Bagikan:
Bagikan:
Eduwara.com, JOGJA – Nilai Asesmen Standarisasi Pendidikan Daerah (ASPD) menjadi komponen dalam Penerimaan Peserta Didik Baru (PPDB) tahun 2023 di Daerah Istimewa Yogyakarta (DIY). Terkait hal ini, Ombudsman RI (ORI) akan melaporkan hal tersebut ke Kementerian Pendidikan Kebudayaan Riset dan Teknologi (Kemendikbudristek).

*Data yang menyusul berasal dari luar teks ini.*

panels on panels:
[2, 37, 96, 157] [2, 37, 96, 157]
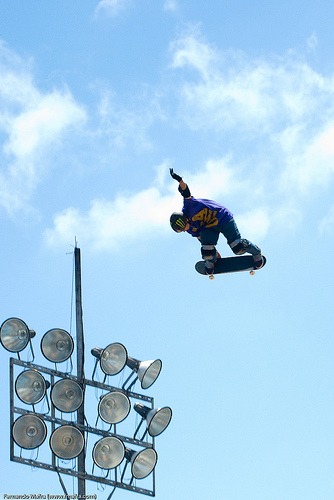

"Dari kunjungan berbagai sekolah, saya kok baru tahu nilai ASPD di sini menjadi komponen PPDB tahun ini. Saya menanyakan alasan ke guru-guru namun mereka juga tidak mengetahui alasannya," kata pimpinan ORI Indraza Marzuki Rais, Kamis (22/6/2023).
Meski sudah berlangsung sejak 2020, ternyata menurut Indraza, konsep ini ternyata juga baru diketahui Kemendikbudristek. Dijadikannya komponen ASPD untuk PPDB ini seperti kembali ke sistem ujian negara (UN) yang memang sengaja dihapuskan.
Sebagai langkah awal untuk mengetahui alasan ini, ORI bersama dengan Perwakilan ORI DIY akan beraudiensi dengan Kepala Dinas Pendidikan Pemuda dan Olahraga (Disdikpora) DIY.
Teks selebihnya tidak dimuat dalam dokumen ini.